SPIELPLÄTZE (7)
: „Sieben Gelbe und eine Rote Karte. Das ist doch kein Schach!“

FUSSBALLGUCKEN Deutschland gegen Serbien im taz-Café

■  Ort: taz-Café, Rudi-Dutschke-Straße 23, Kreuzberg. Alle Spiele.

■  Sicht: Vorne radikal gut. Hoch hängende, große Leinwand. Hinten eher was für Hörspielfans.

■  Kompetenz: Jede Menge in den ausliegenden taz-WM-Seiten.

■  Nationalismus: Nur ein Besucher im Nationaltrikot. Auf dem Rücken steht: „Kuranyi“. Indiskutabel.

■  Wurst: Neuland-Fleisch draußen auf dem Grill. Drinnen kommen auch Vegetarier zum Zug.

Anstoß: „Deutschland!“, flüstert der Berlin-Redakteur und macht ein Foto vom rappelvollen taz-Café. „Formidabel!“, sagt der Korrekturleser und beißt in seine Neuland-Wurst.

2. Minute: „Ich hol mir ein Steak“, sagt der Sonntaz-Chef und geht raus zum Grill.

4.: „Ihr alle hier unten?“, fragt der taz2-Chef die guckenden Kollegen und kreuzt gekonnt den Raum Richtung Treppenhaus.

7.: „Oooouuuuuhhh!“, stöhnen der Schwerpunkt-Leiter, der Literaturredakteur und der Kollege vom Vertrieb, als Podolski verschießt.

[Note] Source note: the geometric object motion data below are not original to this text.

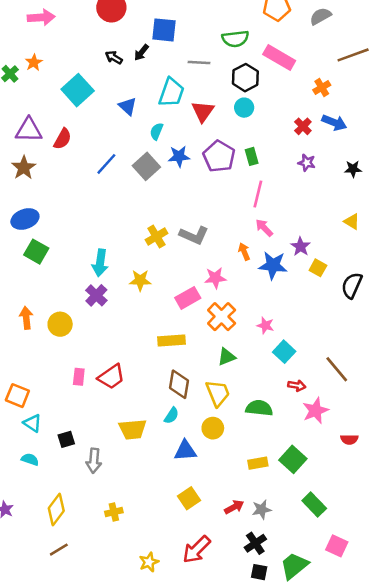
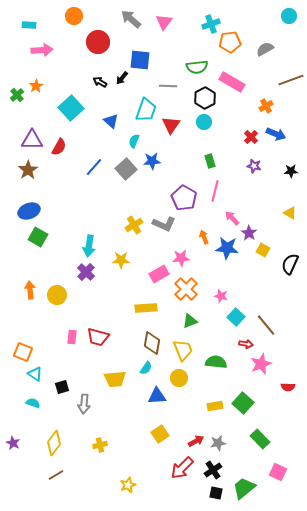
purple pentagon: (219, 156) -> (184, 198), moved
pink arrow: (264, 228) -> (232, 218), moved
brown line: (337, 369) -> (266, 325), moved
red trapezoid: (111, 377) -> (98, 337), turned 50
red arrow: (197, 550) -> (182, 468), moved

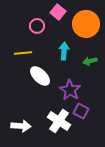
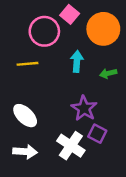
pink circle: (37, 26) -> (44, 31), size x1.6
white ellipse: (40, 76) -> (25, 116), moved

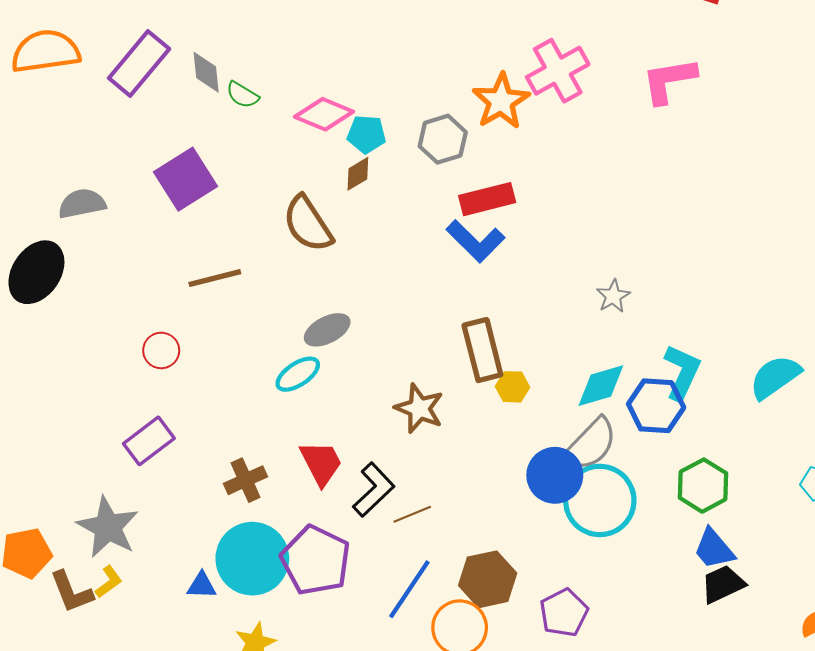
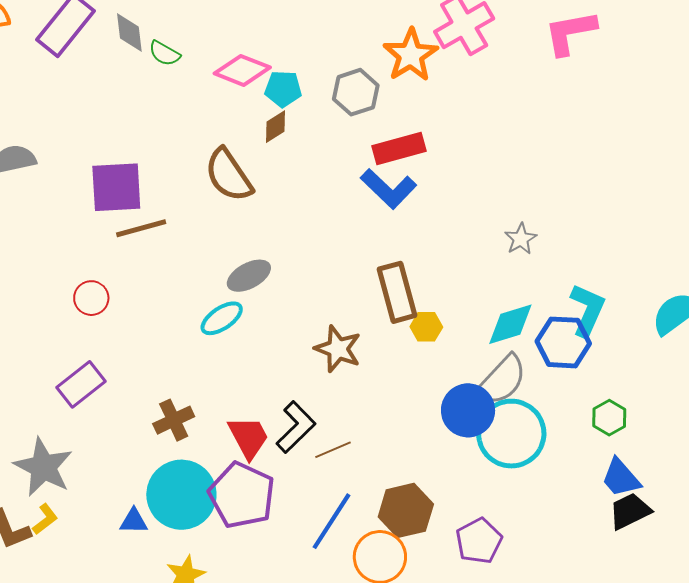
purple square: (185, 179) -> (116, 187), moved, turned 30
red trapezoid: (321, 463) -> (249, 437), moved
green hexagon: (703, 486) -> (609, 418), size x0.7

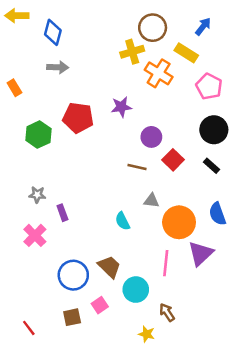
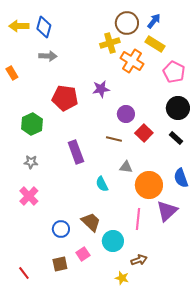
yellow arrow: (17, 16) -> (19, 26), moved
blue arrow: (203, 26) -> (154, 21), moved
green hexagon: (38, 135) -> (32, 124), moved
purple rectangle: (62, 213) -> (76, 152), moved, size x1.6
blue circle: (73, 275) -> (61, 229), size x0.7
brown arrow: (167, 312) -> (139, 260), turned 105

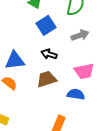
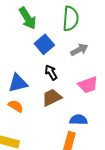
black arrow: (49, 54) -> (51, 72), turned 49
blue semicircle: (76, 94) -> (79, 120), moved

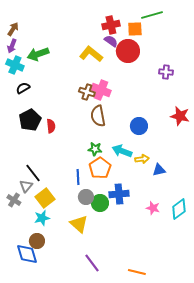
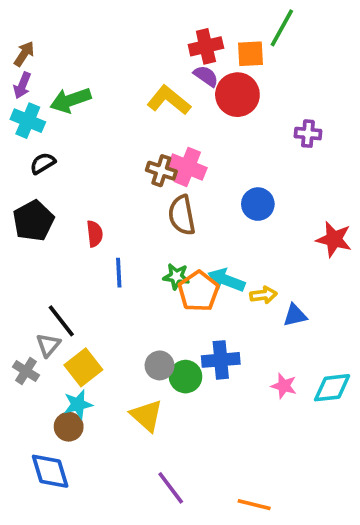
green line: (152, 15) -> (282, 28), turned -45
red star: (180, 116) -> (334, 239), moved
black pentagon: (30, 120) -> (33, 221), moved
blue circle: (139, 126) -> (258, 204), moved
orange pentagon: (100, 168) -> (198, 291), moved
blue line: (78, 177) -> (119, 273), moved
cyan diamond: (179, 209) -> (332, 388), turned 30
brown circle: (37, 241) -> (69, 427), moved

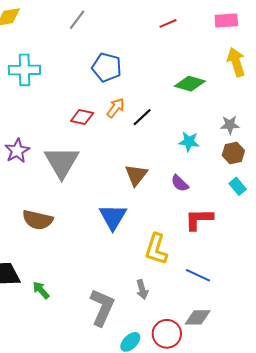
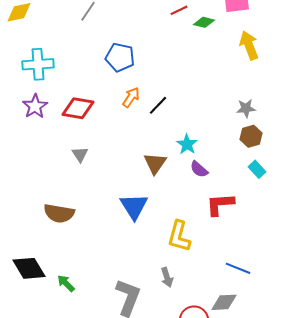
green diamond: (190, 84) -> (204, 22), moved, size x0.7
red diamond: (82, 117) -> (78, 108), moved, size x1.4
cyan star: (189, 142) -> (187, 144), moved, turned 30
purple star: (17, 151) -> (35, 106), moved
gray triangle: (62, 162) -> (80, 154), size x0.5
blue line: (198, 275) -> (238, 268), moved

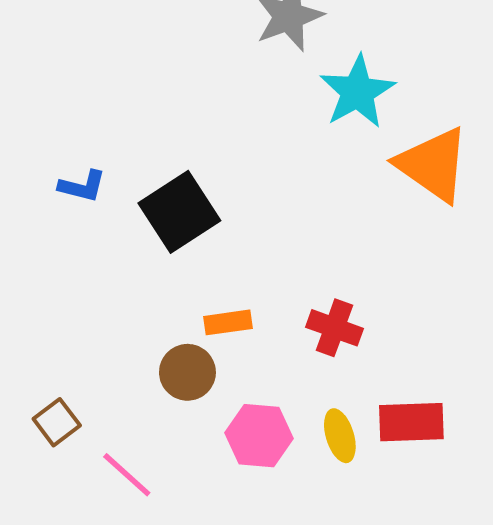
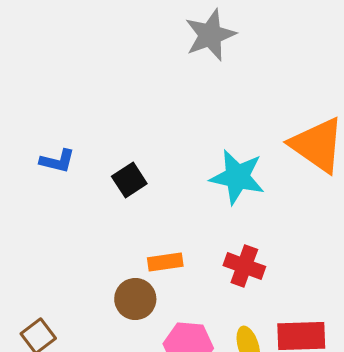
cyan star: (357, 92) -> (237, 177), moved, turned -30
black square: (179, 212) -> (129, 180), size x0.6

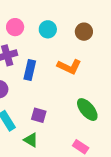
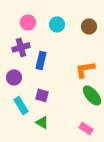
orange L-shape: (69, 67) -> (85, 69), moved, turned 145
purple square: (39, 115) -> (42, 95), moved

8.: „Irgendwas passiert?“, fragt der WM-Kolumnist im Uruguay-Trikot, der kurz mal vorbeischaut.

17.: Der Vertriebsfahrer holt sich einen Sitzsack.

20.: „Wenn Deutschland ein Tor schießt, ist die Sache gelutscht“, fachsimpelt ein Besucher. „Aber die Verteidigung der Serben ist nicht schlecht.“

27.: „Jetzt geh! Flanken! Das müsst ihr öfter tun“, ruft der Vertriebsmitarbeiter.

30.: „Ja!“, schreit eine Praktikantin. „Nein!“, stöhnt eine Besucherin. „Abseits“, weiß der einstige Inlands-Chef.

37.: „Das ist doch lächerlich“, beschwert sich eine Besucherin über die Gelb-Rote Karte für Klose. Der taz-Justiziar faltet kenntnisreich die Hände.

38: „Tja, läuft nicht so gut“, weiß der Ex-Inlands-Chef. Es steht 0:1.

Halbzeit: „Das ist der Hammer! Der Hammer! Der Hammer!“, wiederholt ein Raucher draußen auf dem Bürgersteig. „Die Vorspeise war okay“, kommentiert der taz-Progammierer. Er meint sein Steak. Drinnen läuft Werbung für McDonald’s. „Steht’s noch 1:0?“, will der Inlandsredakteur wissen, der nur runtergekommen ist, weil er für eine Recherche eine Telefonnummer sucht.

50.: Alle sind sprachlos.

58.: Der Literaturredakteur fasst sich an den Kopf. Der Justiziar schlägt die Hände vors Gesicht.

59.: „Du doch nicht, Lukas!“, ruft ein Besucher, als Podolski zum Elfmeter antritt. „Ach du Scheiße“, meint der Meinungsredakteur, als Podolski verschießt.

65.: Die Filmredakteurin zieht die Nase kraus.

72.: „Na klar ist das Foul“, erkennt der Wirtschaftsredakteur. „Von hinten rein ist immer Gelb“, doziert der Geschäftsführer, auch wenn der Schiedsrichter das diesmal anders sieht.

75.: „Och nee!“, meint der Meinungsredakteur.

77.: Gomez kommt. Die Filmredakteurin geht – ganz nach vorn und übernimmt den freien Platz in der zweiten Reihe.

„Das ist der Hammer! Der Hammer! Der Hammer!“

EIN TAZ-CAFÉ-BESUCHER IN DER HALBZEITPAUSE

80.: Der tazplan-Redakteur schiebt gekonnt die Unterlippe nach vorn.

84.: Die Fotoredakteurin quetscht sich in die freie Lücke.

88.: „Och nee!“, murmelt der Meinungsredakteur.

92.: Der Vertriebsfahrer geht eine rauchen.

Spielschluss: Das Café leert sich in Minutenschnelle. „Traurige Stimmung überall“, diktiert der taz-Blogwart dem Reporter in den Block und ergänzt dann noch: „Sieben Gelbe und eine Rote Karte. Das ist doch kein Schach!“ „Tja“, sagt die Kollegin vom Marketing. Dann ordert sie einen tazpresso an der Bar.